On the train itself, an extended family that included Louie, an adorable three-year old, who’d been told they were going to his city, St. Louie, settled in front of us. At some point in the trip, Louie’s father volunteered their plans; a baseball game, the zoo, the Arch. We suggested they not miss the City Museum as it had been our children’s favorite place. He said it was somewhere on the itinerary.
After the train reached Kirkwood around 1:30 p.m., we biked 1.7 miles south to the Hampton Inn. The main route to the hotel would have taken us right down Kirkwood Avenue which, though it appears calm near the train station, becomes commercial further on as it turns into Historic US 66 and nears I-44. As here, there, and everywhere, navigating routes over, under and around interstate highways is the most difficult and congested component of riding. With that in mind, we took Geyer south, passing over I-44 and overshot the hotel, passing through a Home Depot parking lot, to circle back and approach with the hotel on our right. Saturday afternoon traffic was fierce on Kirkwood, but we only had a sprint to go. For anyone contemplating a similar escapade, there’s a Best Western on Kirkwood that’s north of the I-44 interchange. It might be possible to reach it from the train station via side roads and parking lots without much biking on Kirkwood itself. However, we happened to have Hampton points we wanted to use and chose a little danger in order to save a couple of bucks.

> [Challenge] Write the next part of the account of the train and bike trip to Kirkwood, starting right after its last sentence. Nothing in the listing is needed here.

> [Given information]
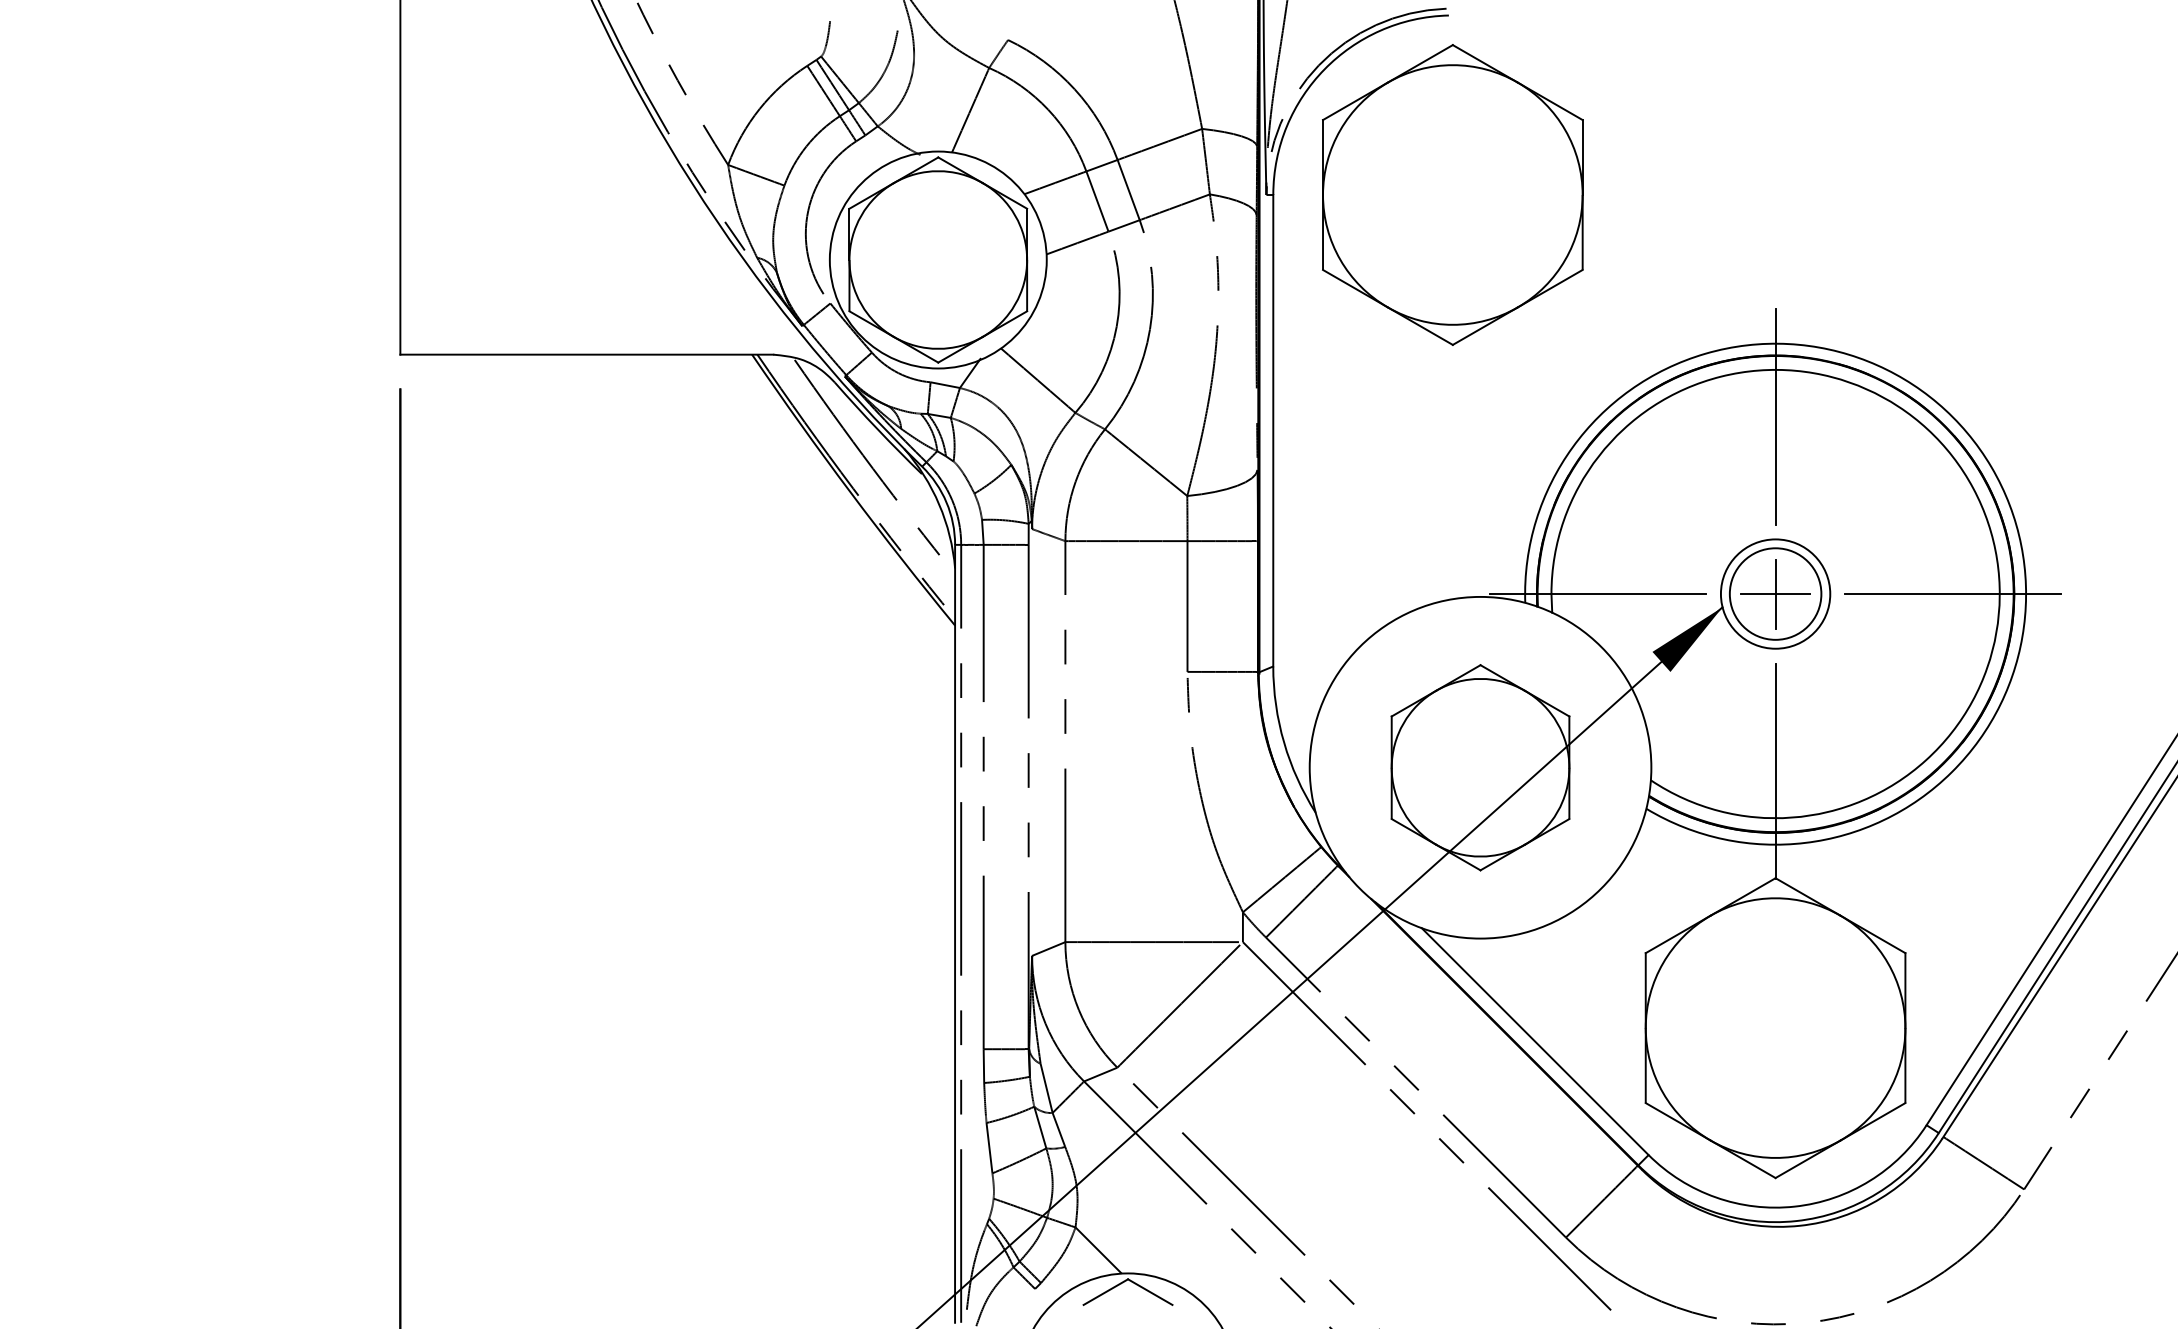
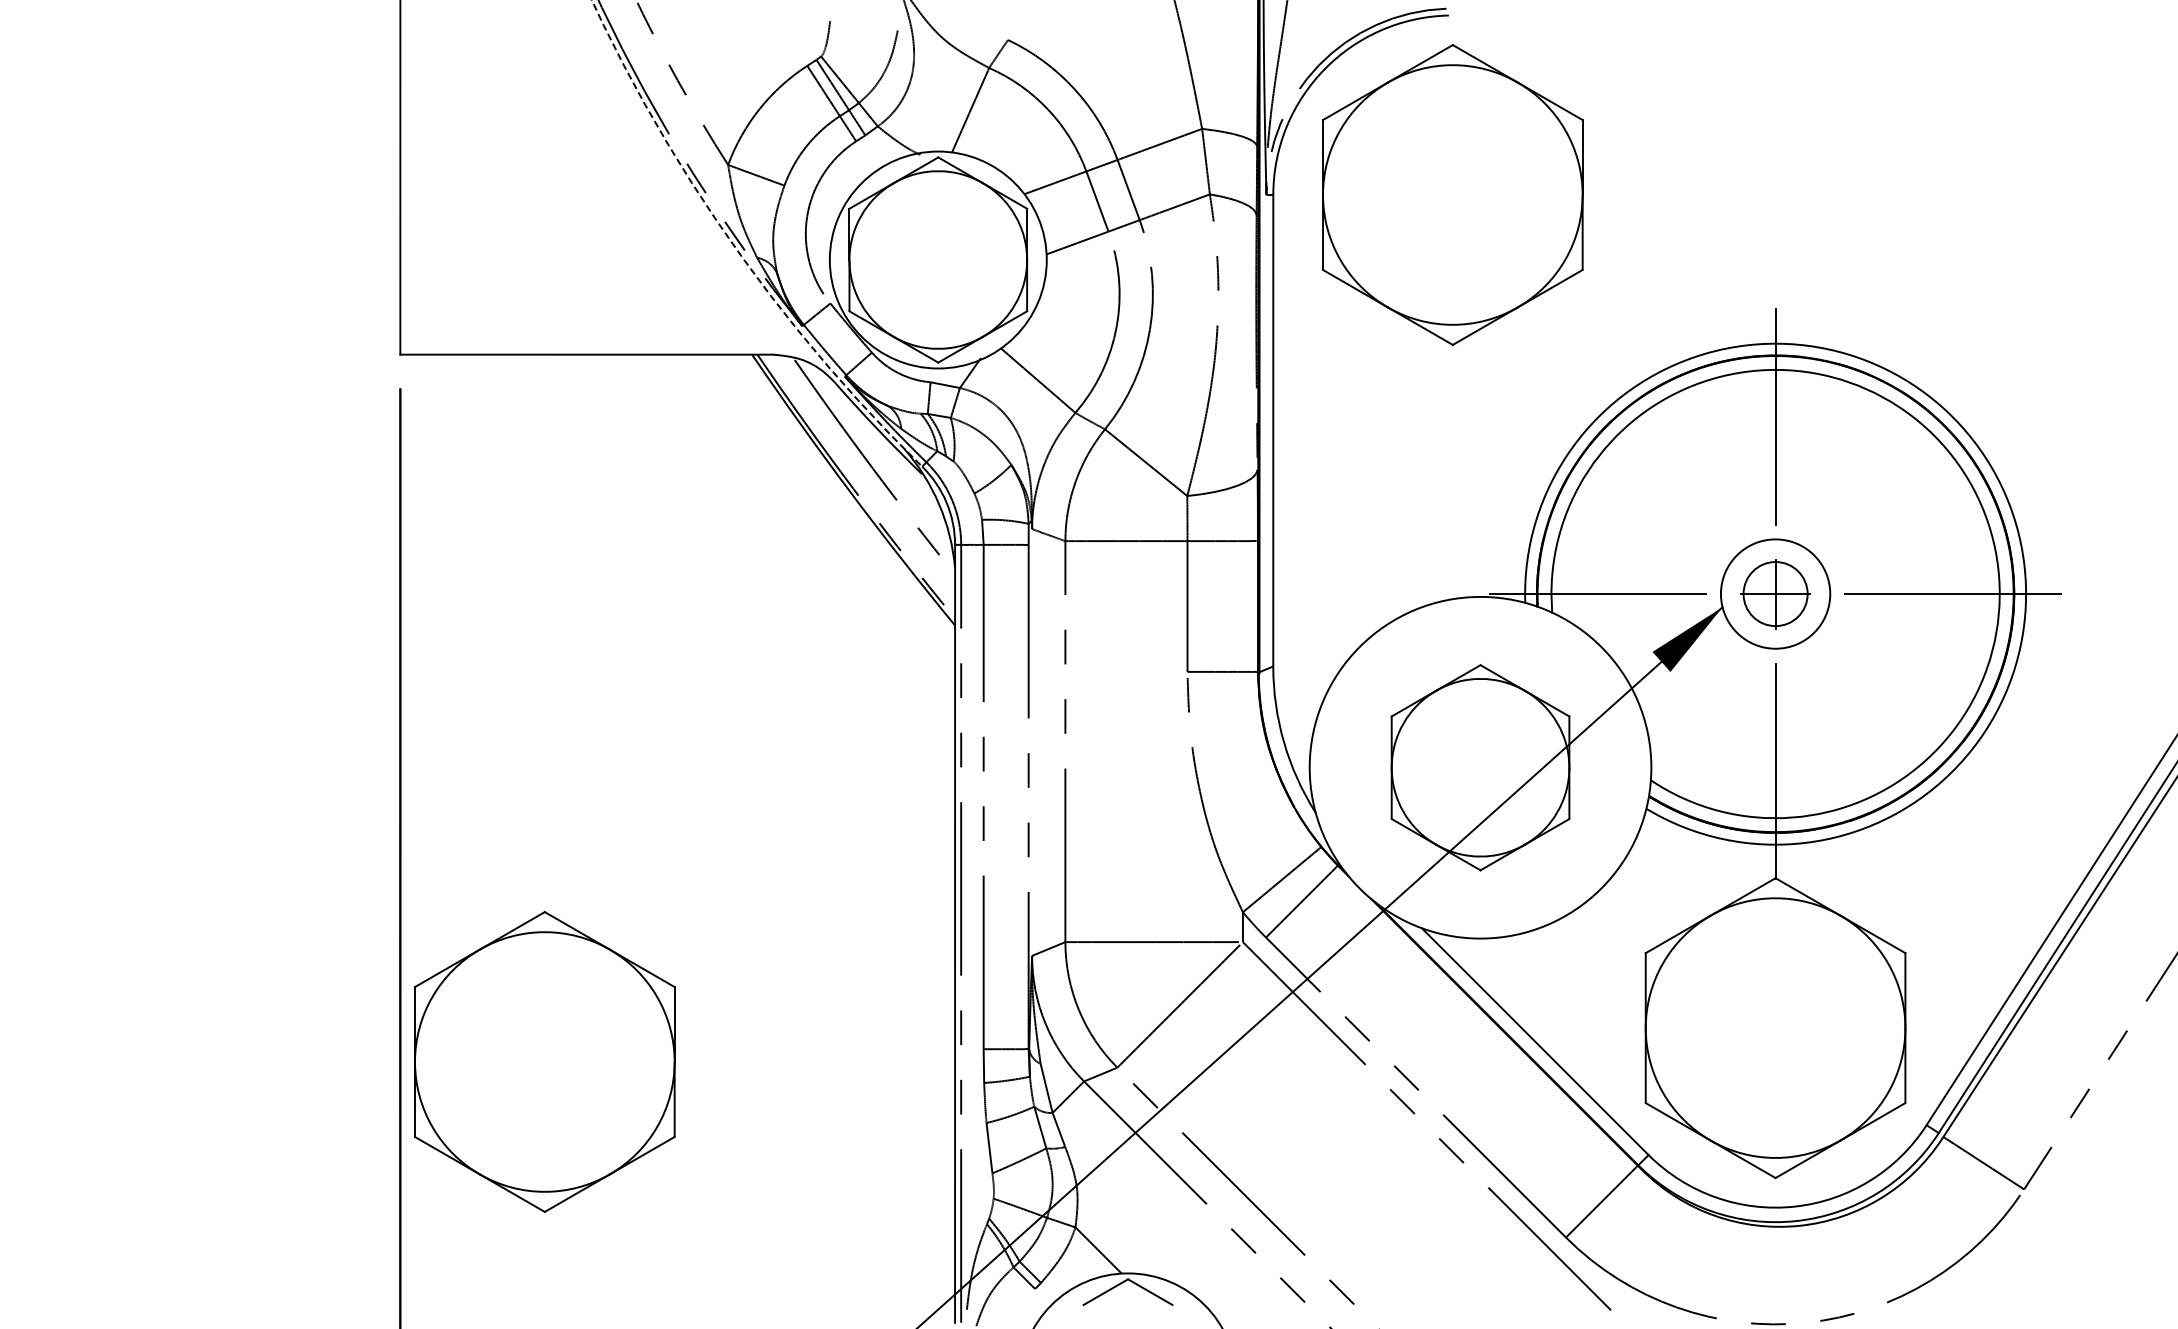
arc at (735, 248): solid -> dashed
circle at (1775, 593) diameter: 92 px -> 64 px
part at (544, 1061): none -> present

> [Exercise response]
Saturday night, the hotel was full, little leaguers from Springfield, a wedding party or two, and us, the lone bikers. We walked back under I-44 to get to a restaurant and then settled in for a quiet night. We wanted to get an early start Sunday morning as we’d be navigating unfamiliar streets.
An internet search beforehand had given us six suggested routes for getting from Kirkwood (the train station) to the Page Street Connector with the Katy. With slight variation and addition since we were originating at the Hampton Inn south of the station, we traveled this: north on Kirkwood a very short stint, just to get past the highway, then left (west) on Martin Luther King Drive. It’s unmarked and looks like the high school entrance. Then, right (north) on Maryhurst, left (west) on Big Bend, right (north) on Geyer, (a long distance on Geyer; pretty, residential, lots of other bikers on Sunday morning), right (east) on Clayton (just for a bit in order to catch Spoede, left (north) on Spoede, left (west) on Ladue, right (north) on North Mosley, left (west) on Olive (commercial but four lane and only a short spurt), right (north) on Craig, which arcs around to the left, over another highway, becoming West Port Plaza, then Marine Avenue which ends up just to the left of Creve Coeur Lake. This was all of fifteen or so miles and, other than the last Craig, West Port, Marine section with more traffic near the end (people zooming to the park?), was an agreeable morning ride. The same route in rush hour might not be so pleasant. But, if a Katy rider got off the train in Kirkwood, early in the afternoon, as we had the previous day, and set out directly on this route, it appears to be quite doable. One could easily reach the Katy, before rush hour traffic set in, four miles shy of St. Charles, and head there, with its plenty of places to stay.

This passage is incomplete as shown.